_The problem_.
Show all lines containing "tail" from the data below.

[Data for this exercise]

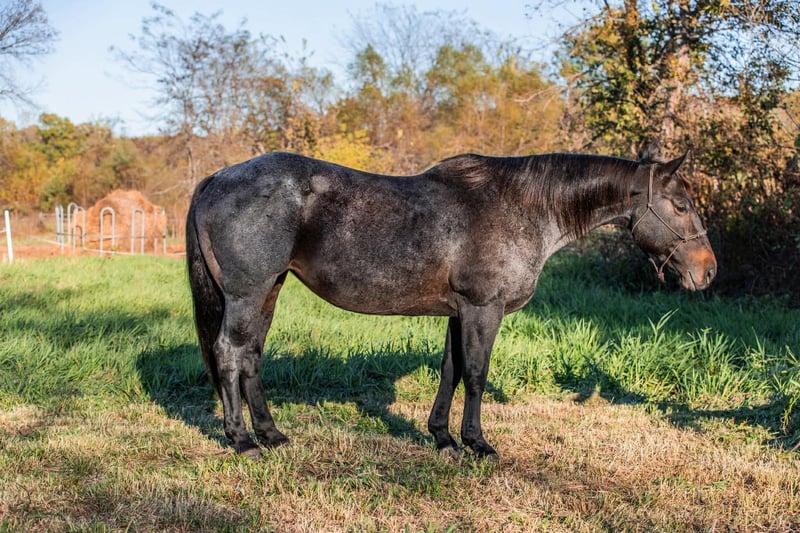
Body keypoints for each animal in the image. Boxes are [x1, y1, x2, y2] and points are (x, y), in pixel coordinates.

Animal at [186, 150, 716, 460]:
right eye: (682, 205)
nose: (708, 271)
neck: (523, 206)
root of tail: (218, 177)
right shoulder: (484, 308)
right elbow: (477, 375)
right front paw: (477, 443)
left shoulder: (458, 312)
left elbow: (451, 371)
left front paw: (442, 437)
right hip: (248, 294)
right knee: (231, 355)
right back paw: (243, 441)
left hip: (269, 290)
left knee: (251, 358)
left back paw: (271, 434)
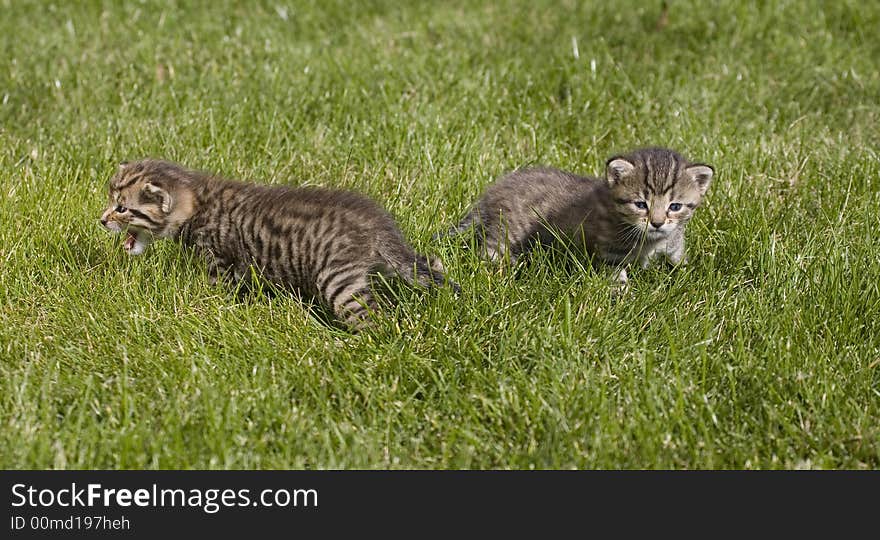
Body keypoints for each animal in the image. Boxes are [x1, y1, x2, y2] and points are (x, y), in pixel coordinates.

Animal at [100, 159, 454, 330]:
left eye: (121, 207)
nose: (101, 220)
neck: (196, 200)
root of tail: (377, 223)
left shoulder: (219, 262)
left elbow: (218, 291)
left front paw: (212, 309)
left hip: (337, 279)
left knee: (371, 315)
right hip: (392, 263)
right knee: (427, 264)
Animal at [440, 148, 716, 282]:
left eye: (675, 206)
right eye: (641, 204)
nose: (657, 223)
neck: (651, 242)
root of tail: (489, 194)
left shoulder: (674, 247)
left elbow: (680, 263)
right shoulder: (610, 255)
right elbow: (617, 279)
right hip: (508, 228)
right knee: (489, 251)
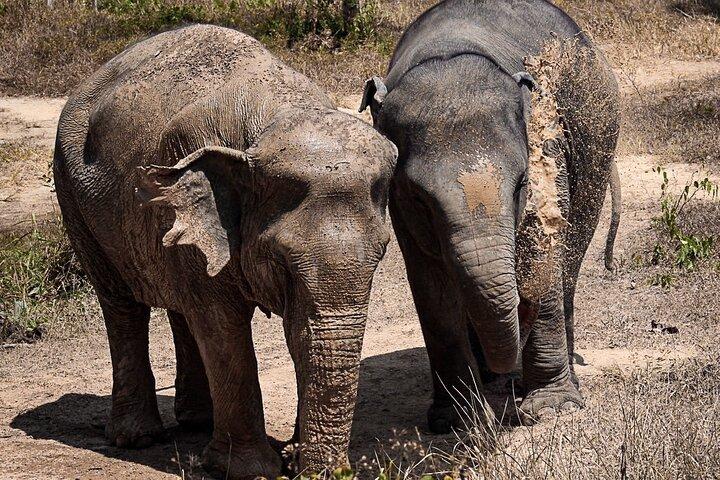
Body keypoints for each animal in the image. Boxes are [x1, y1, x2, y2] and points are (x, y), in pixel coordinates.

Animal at [53, 24, 398, 479]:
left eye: (381, 254)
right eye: (282, 261)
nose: (316, 468)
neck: (271, 120)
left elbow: (293, 331)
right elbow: (222, 324)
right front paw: (251, 469)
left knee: (180, 303)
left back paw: (196, 423)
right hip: (74, 198)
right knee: (122, 304)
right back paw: (138, 438)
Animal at [360, 0, 621, 430]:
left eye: (521, 183)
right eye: (420, 198)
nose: (523, 302)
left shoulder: (548, 152)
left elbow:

[/Data for this exercise]

_Exercise answer_.
root of tail: (218, 177)
root of tail: (377, 223)
root of tail: (489, 194)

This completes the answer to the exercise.